- Supplied material
****

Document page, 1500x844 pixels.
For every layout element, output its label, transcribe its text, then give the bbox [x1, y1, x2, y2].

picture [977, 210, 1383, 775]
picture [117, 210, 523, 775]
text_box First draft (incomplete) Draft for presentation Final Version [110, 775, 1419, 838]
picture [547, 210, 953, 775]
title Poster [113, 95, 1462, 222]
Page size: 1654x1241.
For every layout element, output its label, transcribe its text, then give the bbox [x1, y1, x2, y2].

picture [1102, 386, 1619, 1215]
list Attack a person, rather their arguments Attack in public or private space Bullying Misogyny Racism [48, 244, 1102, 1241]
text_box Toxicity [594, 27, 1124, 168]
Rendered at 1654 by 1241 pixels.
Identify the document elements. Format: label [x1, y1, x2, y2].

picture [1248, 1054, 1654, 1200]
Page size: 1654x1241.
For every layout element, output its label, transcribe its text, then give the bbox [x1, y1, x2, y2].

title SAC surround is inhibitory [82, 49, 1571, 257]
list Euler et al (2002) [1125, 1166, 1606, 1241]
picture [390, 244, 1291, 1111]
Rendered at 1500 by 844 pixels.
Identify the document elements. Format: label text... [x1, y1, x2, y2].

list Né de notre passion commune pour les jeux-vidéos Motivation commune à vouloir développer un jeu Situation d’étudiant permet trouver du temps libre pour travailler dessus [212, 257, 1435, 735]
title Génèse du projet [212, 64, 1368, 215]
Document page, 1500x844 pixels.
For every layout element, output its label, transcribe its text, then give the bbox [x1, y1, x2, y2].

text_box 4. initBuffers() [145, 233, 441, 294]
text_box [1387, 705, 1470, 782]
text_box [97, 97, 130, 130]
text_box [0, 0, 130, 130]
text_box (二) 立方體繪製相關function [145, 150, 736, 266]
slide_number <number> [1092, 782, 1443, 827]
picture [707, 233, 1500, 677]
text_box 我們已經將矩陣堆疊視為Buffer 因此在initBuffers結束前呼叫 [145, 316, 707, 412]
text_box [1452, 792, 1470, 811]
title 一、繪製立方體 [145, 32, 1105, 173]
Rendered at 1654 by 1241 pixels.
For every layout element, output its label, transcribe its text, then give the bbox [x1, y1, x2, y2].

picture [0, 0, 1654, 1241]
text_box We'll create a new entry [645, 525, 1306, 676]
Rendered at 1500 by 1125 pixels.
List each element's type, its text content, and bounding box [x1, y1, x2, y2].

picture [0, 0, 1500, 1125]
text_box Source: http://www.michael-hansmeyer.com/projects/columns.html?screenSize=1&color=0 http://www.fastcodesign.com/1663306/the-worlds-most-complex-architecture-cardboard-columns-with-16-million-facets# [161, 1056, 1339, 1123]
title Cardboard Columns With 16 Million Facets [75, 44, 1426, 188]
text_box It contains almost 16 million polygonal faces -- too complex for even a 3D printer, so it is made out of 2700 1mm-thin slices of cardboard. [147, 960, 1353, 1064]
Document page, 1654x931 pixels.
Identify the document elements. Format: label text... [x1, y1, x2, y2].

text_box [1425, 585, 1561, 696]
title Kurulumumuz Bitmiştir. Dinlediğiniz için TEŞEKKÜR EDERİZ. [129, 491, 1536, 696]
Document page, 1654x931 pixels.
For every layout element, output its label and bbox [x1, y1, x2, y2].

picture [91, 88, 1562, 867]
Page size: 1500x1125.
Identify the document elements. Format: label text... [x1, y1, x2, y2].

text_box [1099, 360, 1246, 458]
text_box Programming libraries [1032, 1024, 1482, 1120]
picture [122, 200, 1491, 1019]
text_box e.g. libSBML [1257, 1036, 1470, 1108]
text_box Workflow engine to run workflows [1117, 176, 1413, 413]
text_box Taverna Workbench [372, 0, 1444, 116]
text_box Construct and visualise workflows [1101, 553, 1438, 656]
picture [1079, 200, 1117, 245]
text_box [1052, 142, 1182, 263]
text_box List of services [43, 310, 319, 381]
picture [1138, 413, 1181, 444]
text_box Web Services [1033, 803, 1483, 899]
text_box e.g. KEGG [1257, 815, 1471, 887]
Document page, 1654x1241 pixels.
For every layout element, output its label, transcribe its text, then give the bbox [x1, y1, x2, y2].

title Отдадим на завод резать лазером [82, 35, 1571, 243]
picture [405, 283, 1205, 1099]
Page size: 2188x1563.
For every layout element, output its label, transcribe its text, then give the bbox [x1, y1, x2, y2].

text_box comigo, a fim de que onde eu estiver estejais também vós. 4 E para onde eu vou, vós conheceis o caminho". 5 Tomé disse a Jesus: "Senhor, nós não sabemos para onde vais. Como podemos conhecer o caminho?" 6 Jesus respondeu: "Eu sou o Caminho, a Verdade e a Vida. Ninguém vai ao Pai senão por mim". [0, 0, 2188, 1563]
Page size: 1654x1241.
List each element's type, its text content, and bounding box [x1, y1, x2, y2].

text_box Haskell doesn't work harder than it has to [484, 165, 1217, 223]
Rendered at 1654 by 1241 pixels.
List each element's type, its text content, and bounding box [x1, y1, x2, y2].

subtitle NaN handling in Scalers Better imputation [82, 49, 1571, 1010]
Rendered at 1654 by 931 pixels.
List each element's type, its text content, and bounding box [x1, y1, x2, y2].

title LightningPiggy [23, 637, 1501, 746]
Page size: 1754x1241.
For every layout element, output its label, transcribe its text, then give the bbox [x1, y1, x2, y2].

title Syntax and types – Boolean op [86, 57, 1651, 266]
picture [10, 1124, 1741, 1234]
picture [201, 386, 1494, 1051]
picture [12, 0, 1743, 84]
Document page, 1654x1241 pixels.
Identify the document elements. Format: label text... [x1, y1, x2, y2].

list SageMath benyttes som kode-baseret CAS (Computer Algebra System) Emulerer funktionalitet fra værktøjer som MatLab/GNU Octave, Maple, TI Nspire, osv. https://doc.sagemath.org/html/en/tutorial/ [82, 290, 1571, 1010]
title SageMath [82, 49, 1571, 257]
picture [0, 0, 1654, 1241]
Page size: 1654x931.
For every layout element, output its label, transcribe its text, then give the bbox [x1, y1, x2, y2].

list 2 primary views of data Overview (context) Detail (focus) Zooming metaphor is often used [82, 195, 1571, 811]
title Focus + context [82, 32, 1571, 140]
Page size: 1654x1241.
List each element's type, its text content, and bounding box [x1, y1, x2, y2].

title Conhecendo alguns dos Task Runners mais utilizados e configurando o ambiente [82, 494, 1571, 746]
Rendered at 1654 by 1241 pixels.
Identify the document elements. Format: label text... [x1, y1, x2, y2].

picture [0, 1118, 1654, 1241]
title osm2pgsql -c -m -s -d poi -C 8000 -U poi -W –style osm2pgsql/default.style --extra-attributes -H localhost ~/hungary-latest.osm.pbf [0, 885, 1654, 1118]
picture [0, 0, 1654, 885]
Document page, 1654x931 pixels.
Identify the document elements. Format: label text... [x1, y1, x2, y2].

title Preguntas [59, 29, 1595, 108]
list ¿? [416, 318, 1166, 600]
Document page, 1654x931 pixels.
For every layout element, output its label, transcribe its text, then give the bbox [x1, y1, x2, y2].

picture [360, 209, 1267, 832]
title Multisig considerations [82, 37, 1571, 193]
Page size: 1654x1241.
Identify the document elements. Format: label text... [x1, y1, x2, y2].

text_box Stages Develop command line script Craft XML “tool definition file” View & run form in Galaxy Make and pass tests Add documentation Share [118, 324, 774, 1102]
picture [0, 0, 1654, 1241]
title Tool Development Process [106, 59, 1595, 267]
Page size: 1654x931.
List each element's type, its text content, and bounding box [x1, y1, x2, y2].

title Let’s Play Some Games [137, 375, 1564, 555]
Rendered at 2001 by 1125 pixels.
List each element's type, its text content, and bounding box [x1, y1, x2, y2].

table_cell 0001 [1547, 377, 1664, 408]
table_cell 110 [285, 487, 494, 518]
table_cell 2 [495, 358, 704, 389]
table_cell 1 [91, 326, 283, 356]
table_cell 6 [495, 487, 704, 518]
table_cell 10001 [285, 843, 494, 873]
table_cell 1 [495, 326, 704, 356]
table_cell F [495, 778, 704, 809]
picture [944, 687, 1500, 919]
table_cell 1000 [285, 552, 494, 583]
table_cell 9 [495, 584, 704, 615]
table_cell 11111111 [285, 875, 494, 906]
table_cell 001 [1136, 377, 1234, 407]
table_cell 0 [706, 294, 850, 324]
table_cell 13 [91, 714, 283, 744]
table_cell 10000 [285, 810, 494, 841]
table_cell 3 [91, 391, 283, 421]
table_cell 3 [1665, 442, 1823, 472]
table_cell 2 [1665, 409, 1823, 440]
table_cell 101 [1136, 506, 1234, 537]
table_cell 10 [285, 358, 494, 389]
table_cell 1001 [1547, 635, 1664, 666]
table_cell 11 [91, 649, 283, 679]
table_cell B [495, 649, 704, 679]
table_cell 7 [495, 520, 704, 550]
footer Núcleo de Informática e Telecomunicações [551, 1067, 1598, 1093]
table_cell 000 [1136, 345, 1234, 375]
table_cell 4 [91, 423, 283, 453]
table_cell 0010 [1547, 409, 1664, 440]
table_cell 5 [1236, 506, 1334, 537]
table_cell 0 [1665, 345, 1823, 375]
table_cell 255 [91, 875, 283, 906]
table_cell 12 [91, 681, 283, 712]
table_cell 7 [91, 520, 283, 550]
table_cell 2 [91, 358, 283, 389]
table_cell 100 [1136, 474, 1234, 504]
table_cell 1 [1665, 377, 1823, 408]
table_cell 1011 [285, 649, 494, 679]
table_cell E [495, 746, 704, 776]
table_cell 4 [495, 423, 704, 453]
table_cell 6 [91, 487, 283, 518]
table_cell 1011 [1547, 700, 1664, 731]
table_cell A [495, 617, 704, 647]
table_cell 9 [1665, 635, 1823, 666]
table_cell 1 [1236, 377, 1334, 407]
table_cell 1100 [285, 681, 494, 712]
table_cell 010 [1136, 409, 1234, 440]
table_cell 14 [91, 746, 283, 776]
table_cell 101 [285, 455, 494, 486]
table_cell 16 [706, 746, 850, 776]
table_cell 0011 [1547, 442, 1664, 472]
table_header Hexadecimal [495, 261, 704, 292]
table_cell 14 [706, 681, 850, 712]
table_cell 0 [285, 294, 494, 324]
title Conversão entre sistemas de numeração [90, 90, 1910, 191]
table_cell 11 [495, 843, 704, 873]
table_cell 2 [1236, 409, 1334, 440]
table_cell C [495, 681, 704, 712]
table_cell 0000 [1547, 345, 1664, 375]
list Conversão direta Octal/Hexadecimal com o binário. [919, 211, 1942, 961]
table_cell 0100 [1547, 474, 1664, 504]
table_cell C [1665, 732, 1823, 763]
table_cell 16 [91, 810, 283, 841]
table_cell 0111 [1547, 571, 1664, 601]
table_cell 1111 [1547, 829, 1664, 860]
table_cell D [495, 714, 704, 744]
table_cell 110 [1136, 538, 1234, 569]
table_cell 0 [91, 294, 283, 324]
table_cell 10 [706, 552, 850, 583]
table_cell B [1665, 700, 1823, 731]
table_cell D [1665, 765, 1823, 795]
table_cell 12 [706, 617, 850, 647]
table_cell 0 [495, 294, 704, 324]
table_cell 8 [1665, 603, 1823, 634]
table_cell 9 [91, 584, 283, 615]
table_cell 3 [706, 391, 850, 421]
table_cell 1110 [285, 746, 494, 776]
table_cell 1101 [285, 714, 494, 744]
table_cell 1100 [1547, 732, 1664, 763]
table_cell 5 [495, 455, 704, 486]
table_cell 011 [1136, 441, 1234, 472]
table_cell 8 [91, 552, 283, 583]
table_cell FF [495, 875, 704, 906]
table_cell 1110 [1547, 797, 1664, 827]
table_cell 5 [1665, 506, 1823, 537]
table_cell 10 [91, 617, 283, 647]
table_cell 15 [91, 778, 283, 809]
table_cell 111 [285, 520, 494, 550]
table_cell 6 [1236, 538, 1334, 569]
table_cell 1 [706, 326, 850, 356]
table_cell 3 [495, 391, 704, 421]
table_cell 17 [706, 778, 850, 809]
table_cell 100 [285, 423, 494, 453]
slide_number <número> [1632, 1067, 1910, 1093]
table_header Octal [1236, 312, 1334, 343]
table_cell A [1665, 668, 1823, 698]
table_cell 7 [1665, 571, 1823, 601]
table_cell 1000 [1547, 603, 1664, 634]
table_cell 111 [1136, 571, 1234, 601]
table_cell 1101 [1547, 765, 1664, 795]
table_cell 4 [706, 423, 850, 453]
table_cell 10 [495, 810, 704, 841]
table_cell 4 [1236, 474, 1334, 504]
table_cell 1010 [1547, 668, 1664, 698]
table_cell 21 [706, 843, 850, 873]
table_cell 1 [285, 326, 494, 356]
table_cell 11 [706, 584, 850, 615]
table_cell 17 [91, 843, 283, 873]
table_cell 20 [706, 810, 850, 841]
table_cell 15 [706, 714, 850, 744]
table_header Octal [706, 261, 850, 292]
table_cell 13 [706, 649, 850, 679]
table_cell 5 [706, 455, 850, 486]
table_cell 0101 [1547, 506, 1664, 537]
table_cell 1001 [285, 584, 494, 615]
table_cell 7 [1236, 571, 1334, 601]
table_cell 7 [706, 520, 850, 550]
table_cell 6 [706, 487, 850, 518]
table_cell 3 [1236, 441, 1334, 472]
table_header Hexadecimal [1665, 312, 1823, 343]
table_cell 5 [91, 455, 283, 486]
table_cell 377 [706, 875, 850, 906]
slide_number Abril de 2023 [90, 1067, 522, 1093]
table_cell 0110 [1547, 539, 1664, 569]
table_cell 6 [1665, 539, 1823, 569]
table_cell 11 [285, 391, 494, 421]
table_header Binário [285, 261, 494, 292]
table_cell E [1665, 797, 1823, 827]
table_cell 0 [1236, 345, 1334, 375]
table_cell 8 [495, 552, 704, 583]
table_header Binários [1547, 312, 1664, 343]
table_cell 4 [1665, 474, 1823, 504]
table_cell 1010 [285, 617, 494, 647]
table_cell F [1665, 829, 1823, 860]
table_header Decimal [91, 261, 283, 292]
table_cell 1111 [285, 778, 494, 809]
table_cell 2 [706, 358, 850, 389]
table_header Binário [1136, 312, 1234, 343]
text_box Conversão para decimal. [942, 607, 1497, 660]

****

Write out the listing verbatim, beginning at the line that contains "Page size: 1754x1241." and stopping after the line that contains "title Multisig considerations".

- Solution to this exercise
Page size: 1754x1241.
For every layout element, output its label, transcribe its text, then give the bbox [x1, y1, x2, y2].

title Syntax and types – Boolean op [86, 57, 1651, 266]
picture [10, 1124, 1741, 1234]
picture [201, 386, 1494, 1051]
picture [12, 0, 1743, 84]
Document page, 1654x1241 pixels.
Identify the document elements. Format: label text... [x1, y1, x2, y2].

list SageMath benyttes som kode-baseret CAS (Computer Algebra System) Emulerer funktionalitet fra værktøjer som MatLab/GNU Octave, Maple, TI Nspire, osv. https://doc.sagemath.org/html/en/tutorial/ [82, 290, 1571, 1010]
title SageMath [82, 49, 1571, 257]
picture [0, 0, 1654, 1241]
Page size: 1654x931.
For every layout element, output its label, transcribe its text, then give the bbox [x1, y1, x2, y2].

list 2 primary views of data Overview (context) Detail (focus) Zooming metaphor is often used [82, 195, 1571, 811]
title Focus + context [82, 32, 1571, 140]
Page size: 1654x1241.
List each element's type, its text content, and bounding box [x1, y1, x2, y2].

title Conhecendo alguns dos Task Runners mais utilizados e configurando o ambiente [82, 494, 1571, 746]
Rendered at 1654 by 1241 pixels.
Identify the document elements. Format: label text... [x1, y1, x2, y2].

picture [0, 1118, 1654, 1241]
title osm2pgsql -c -m -s -d poi -C 8000 -U poi -W –style osm2pgsql/default.style --extra-attributes -H localhost ~/hungary-latest.osm.pbf [0, 885, 1654, 1118]
picture [0, 0, 1654, 885]
Document page, 1654x931 pixels.
Identify the document elements. Format: label text... [x1, y1, x2, y2].

title Preguntas [59, 29, 1595, 108]
list ¿? [416, 318, 1166, 600]
Document page, 1654x931 pixels.
For every layout element, output its label, transcribe its text, then give the bbox [x1, y1, x2, y2].

picture [360, 209, 1267, 832]
title Multisig considerations [82, 37, 1571, 193]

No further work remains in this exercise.